EXPEDIA GROUP TECHNOLOGY — DATA

Can Hive Union Distinct Really Cause Data Loss?

Story of a 4 month long investigation into data loss issues with Hive

Abhimanyu Gupta

Published in

Expedia Group Technology

10 min readJul 24, 2020

An abstract photo with a large question mark in the middle — Photo by Emily Morter on Unsplash

The short answer is no, but there could be other things wrong with your query! Read on to find out what they turned out to be in our case.

As software engineers, it is quite usual for us to hit bugs in our applications when we run them in a production environment. In spite of our best efforts and modern tools available for automated software testing, there are always those scenarios which happen only in prod. These bugs can be trivial or sometimes might require extensive investigation but rarely do these investigations go on for over 4 weeks.

Recently, we, the Expedia Groupᵀᴹ Data Platform Team, hit one such bug which took us 4 months of extensive investigation to find the root cause. I decided to chronicle our journey in the hopes that our learnings (and we had lots of them) will help a tired soul some day to solve their missing data mystery. If you want to skip the buildup and go straight to the solution, skip down to our Eureka Moment!

In the big data world, bugs are usually a bit harder to locate given the abstract nature of the data platforms on which these applications run and the large amount of data that they process. For instance, Hive SQL queries are internally converted into map reduce jobs by Hive and then executed on a Hadoop cluster. As a developer, you just trust the underlying platforms like Hive and Hadoop to work as expected as long as your business logic is fine.

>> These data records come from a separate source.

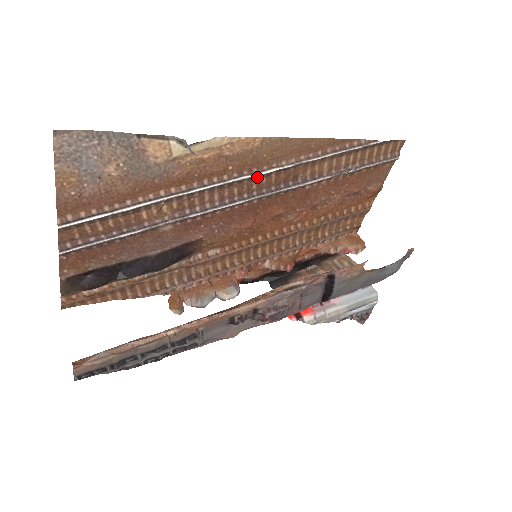
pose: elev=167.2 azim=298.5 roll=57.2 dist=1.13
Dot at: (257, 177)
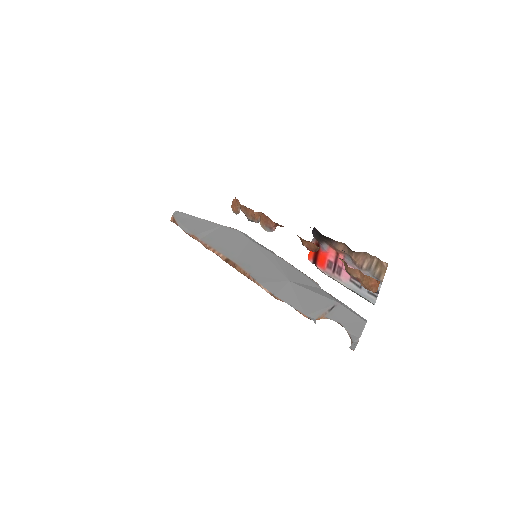
Dot at: occluded
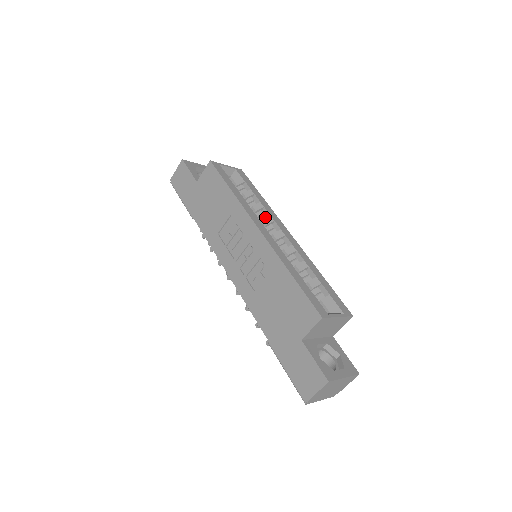
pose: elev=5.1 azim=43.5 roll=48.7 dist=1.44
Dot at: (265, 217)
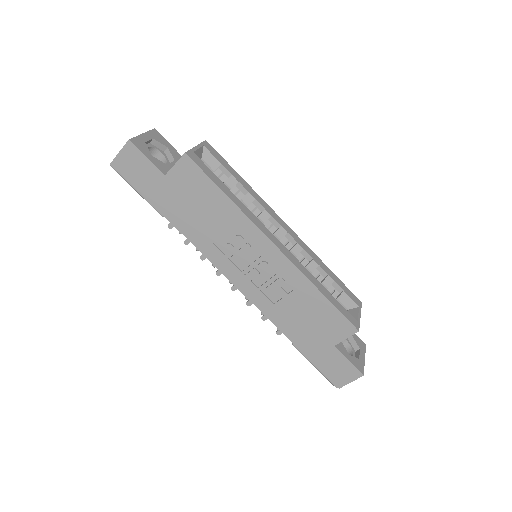
Dot at: (259, 211)
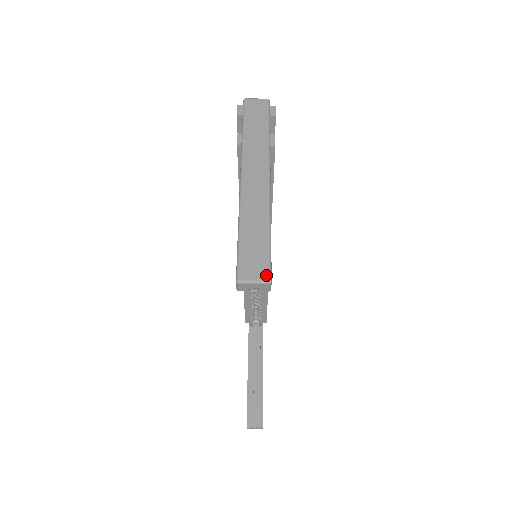
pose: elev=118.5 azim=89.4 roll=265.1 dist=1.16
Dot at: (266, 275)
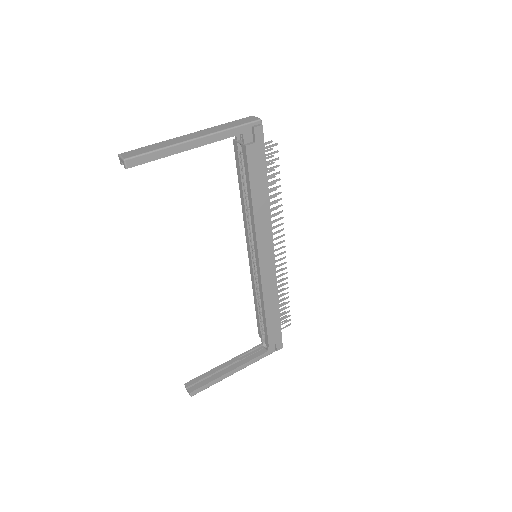
Dot at: (127, 157)
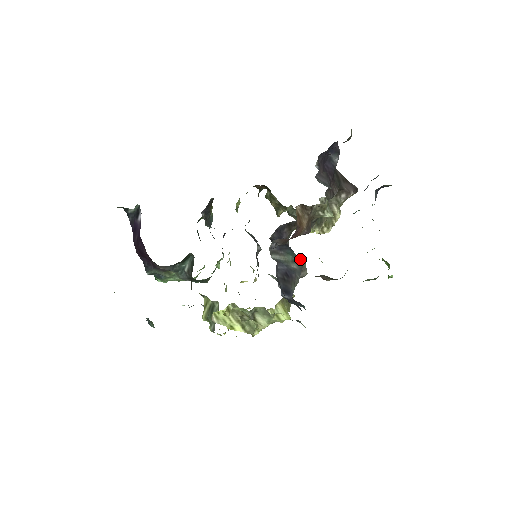
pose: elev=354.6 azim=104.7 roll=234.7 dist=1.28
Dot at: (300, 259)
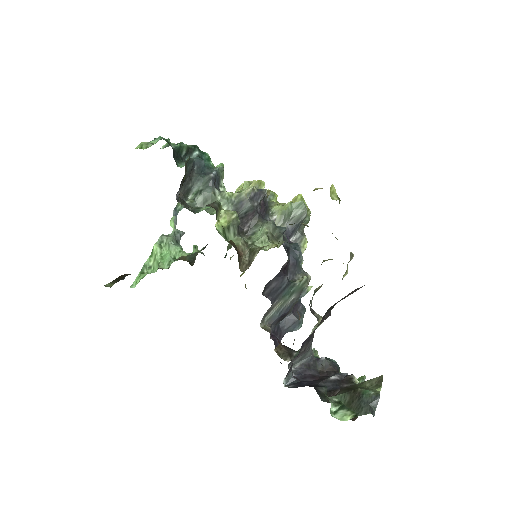
Dot at: (300, 282)
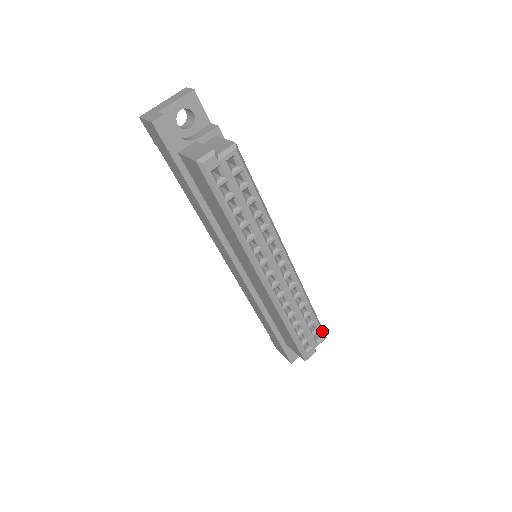
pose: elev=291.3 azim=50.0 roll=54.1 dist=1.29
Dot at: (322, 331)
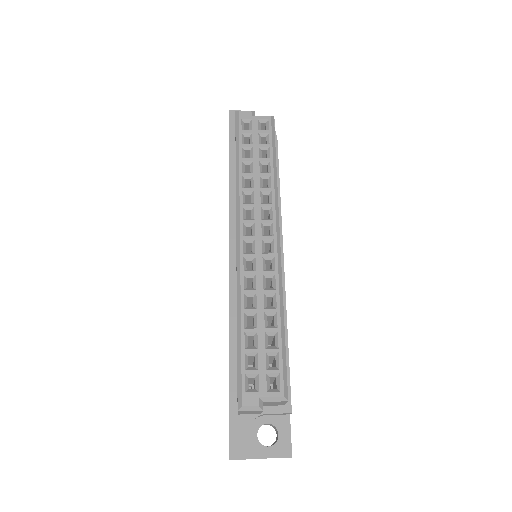
Dot at: (284, 377)
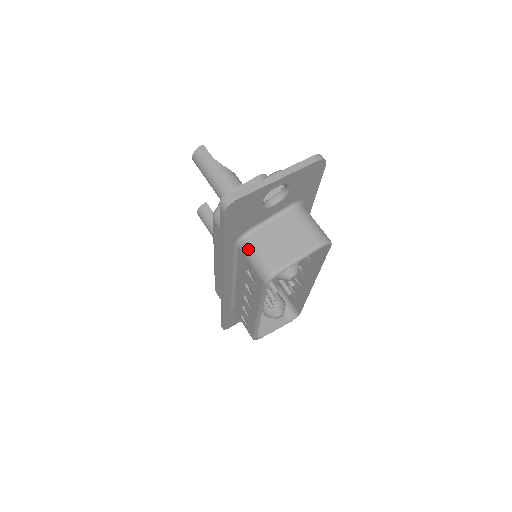
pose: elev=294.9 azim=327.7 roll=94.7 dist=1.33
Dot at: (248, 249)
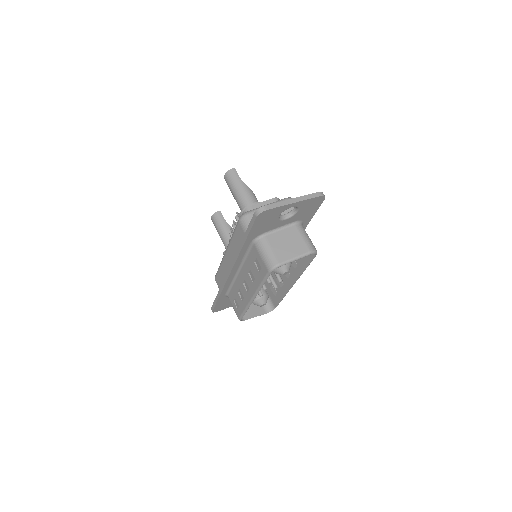
Dot at: (261, 246)
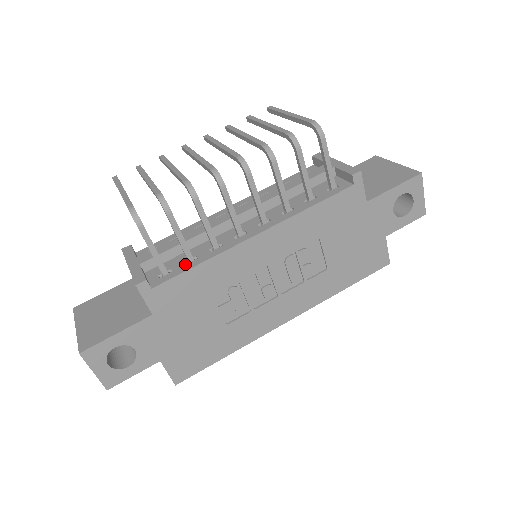
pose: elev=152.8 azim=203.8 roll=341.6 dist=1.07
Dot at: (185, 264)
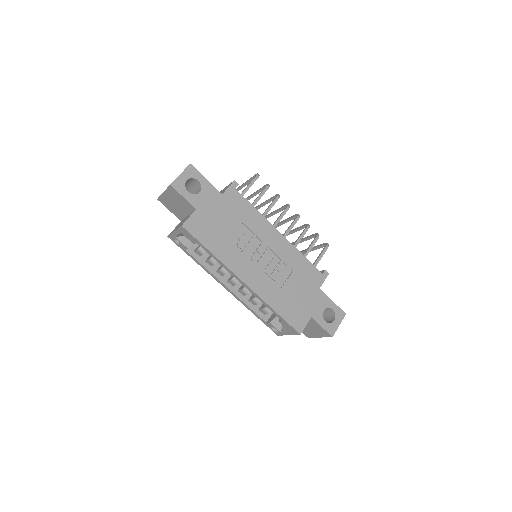
Dot at: occluded
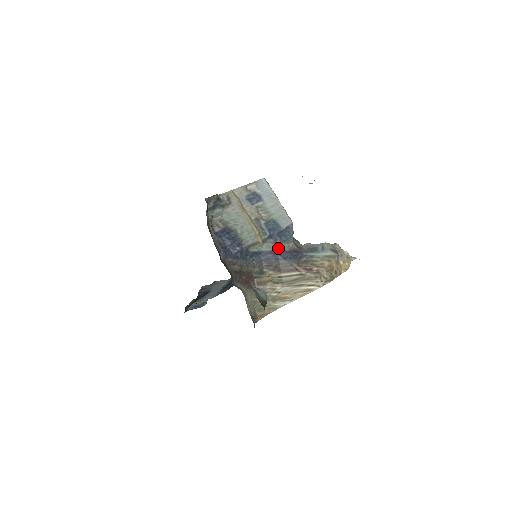
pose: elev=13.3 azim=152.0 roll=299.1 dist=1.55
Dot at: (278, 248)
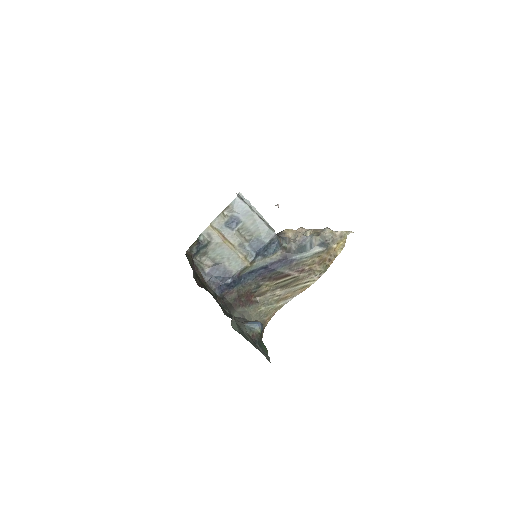
Dot at: (267, 262)
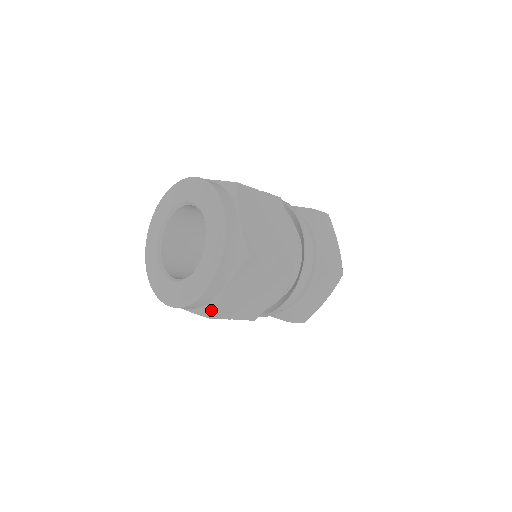
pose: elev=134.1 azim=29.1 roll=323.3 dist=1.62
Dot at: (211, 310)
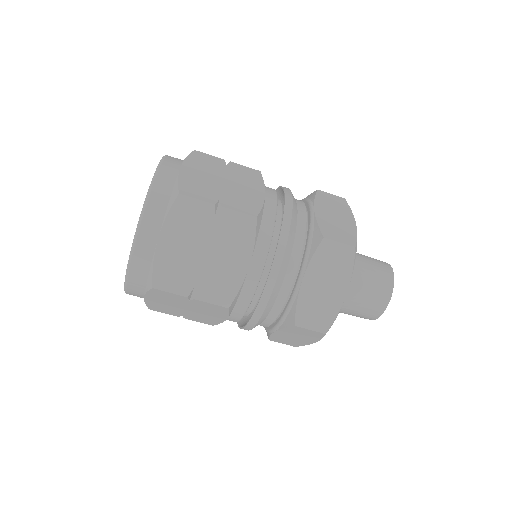
Dot at: (152, 274)
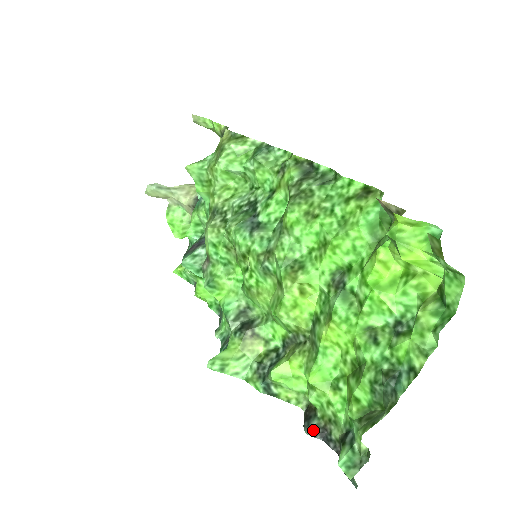
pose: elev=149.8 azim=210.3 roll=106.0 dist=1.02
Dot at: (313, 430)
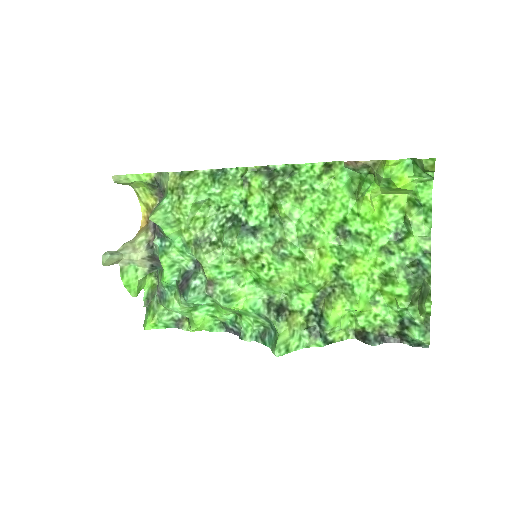
Dot at: (376, 341)
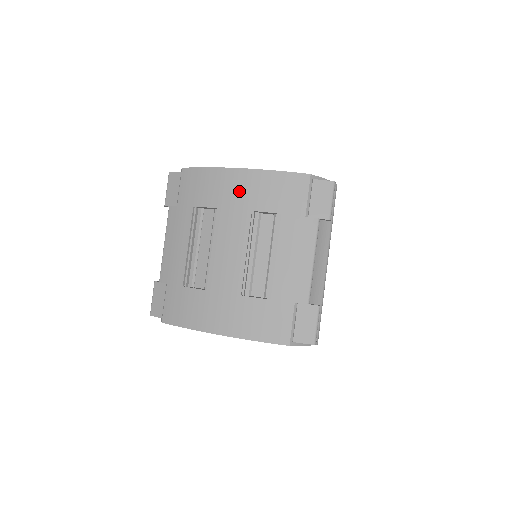
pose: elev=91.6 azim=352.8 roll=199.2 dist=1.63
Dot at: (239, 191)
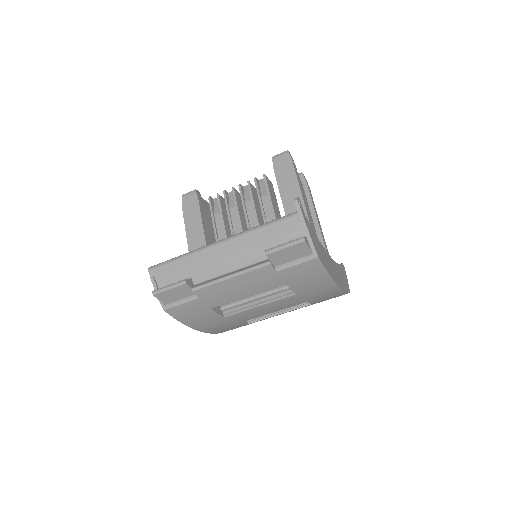
Dot at: (319, 295)
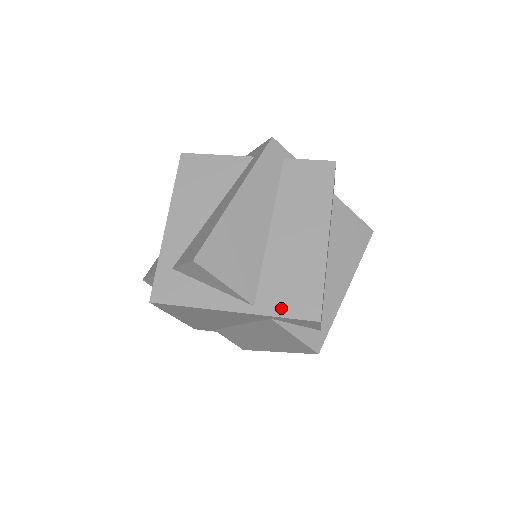
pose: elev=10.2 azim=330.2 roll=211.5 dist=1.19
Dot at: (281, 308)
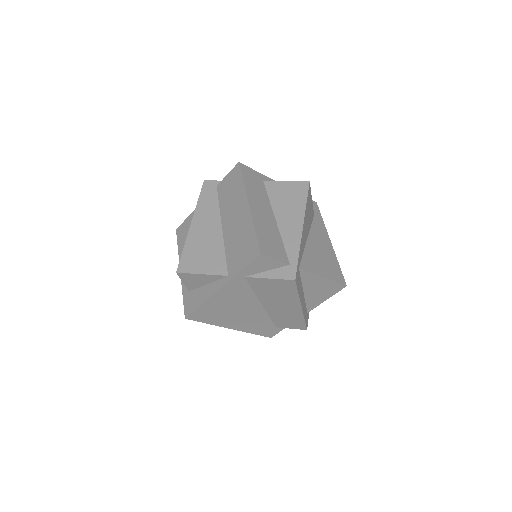
Dot at: (240, 265)
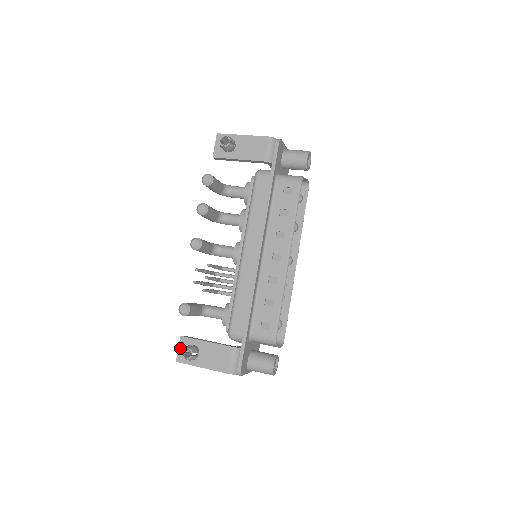
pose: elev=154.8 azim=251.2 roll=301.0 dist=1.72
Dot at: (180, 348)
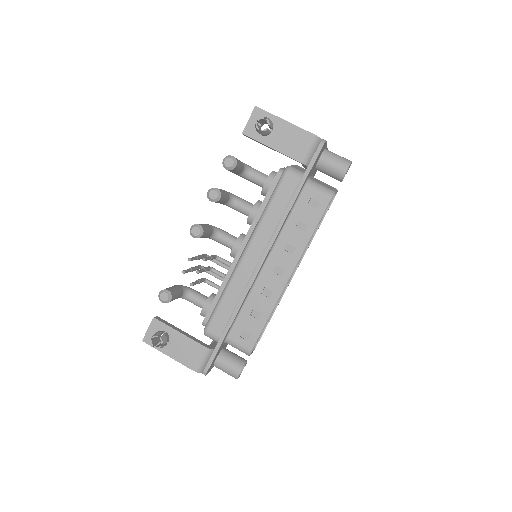
Dot at: (150, 329)
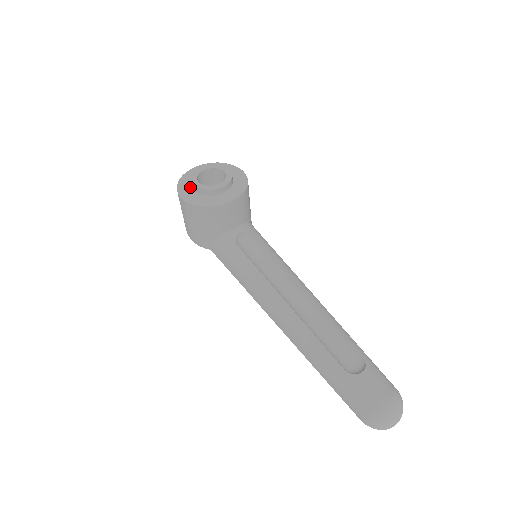
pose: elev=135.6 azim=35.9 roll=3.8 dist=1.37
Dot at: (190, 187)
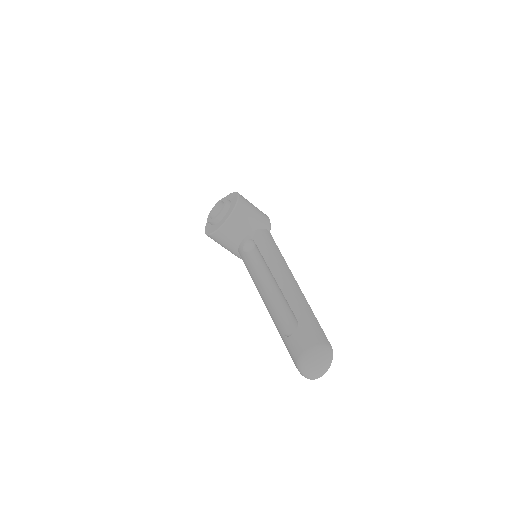
Dot at: occluded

Let me introduce Cloverleaf at this point. Cloverleaf is our internal, Hive-based, data reformatting and repartitioning tool. It reads data from source Hive table partitions, merges them with the existing partitions from a target Hive table, converts the merged data to Parquet format, and finally writes it back in the partition structure requested by the user. Cloverleaf runs on a shared auto-scaling Amazon EMR cluster where we run multiple Hive jobs at a time.

So, in January this year, when a customer reported that the Hive table generated and managed by Cloverleaf lost data, our first reaction was to check all other Cloverleaf-managed tables to verify that our core logic was correct. We found that the row counts in all of our other tables matched between source and target. This meant that Cloverleaf was working as expected for all other tables.

We then discovered that the problematic table had been reprocessed a few times in the past in order to propagate schema changes. We thought something might have gone wrong with this reprocessing, so we quickly reprocessed the problematic partitions using Cloverleaf and it fixed the row counts for those partitions. We assumed that a manual reprocess had been the cause of the errors.

Double partition Issue

Meanwhile, users were reporting another weird data corruption issue in their Hive tables that looked something like this:

Error opening Hive split s3://<TABLE_BASE_PATH>/<UNIQUE_SNAPSHOT_ID>/local_date=2019–12–03/brand=expedia/brand=expedia_$folder$ (offset=0, length=0):s3://<TABLE_BASE_PATH>/<UNIQUE_SNAPSHOT_ID>/local_date=2019–12–03/brand=expedia/brand=expedia_$folder$ is not a valid Parquet File

Notice the text in bold above. This table is partitioned on local_date and brand but Hive on EMR created this double partition folder along with _$folder$ file in that partition on S3. This was happening in an unpredictable manner in random output partitions. The actual data for that partition was being stored in the lowest leaf folder.

On further inspection, we found that this was also happening in other tables. We looked in the Hive metastore logs, AWS S3 access logs and also involved AWS premium support but because it was difficult to reproduce, we could not find the root cause.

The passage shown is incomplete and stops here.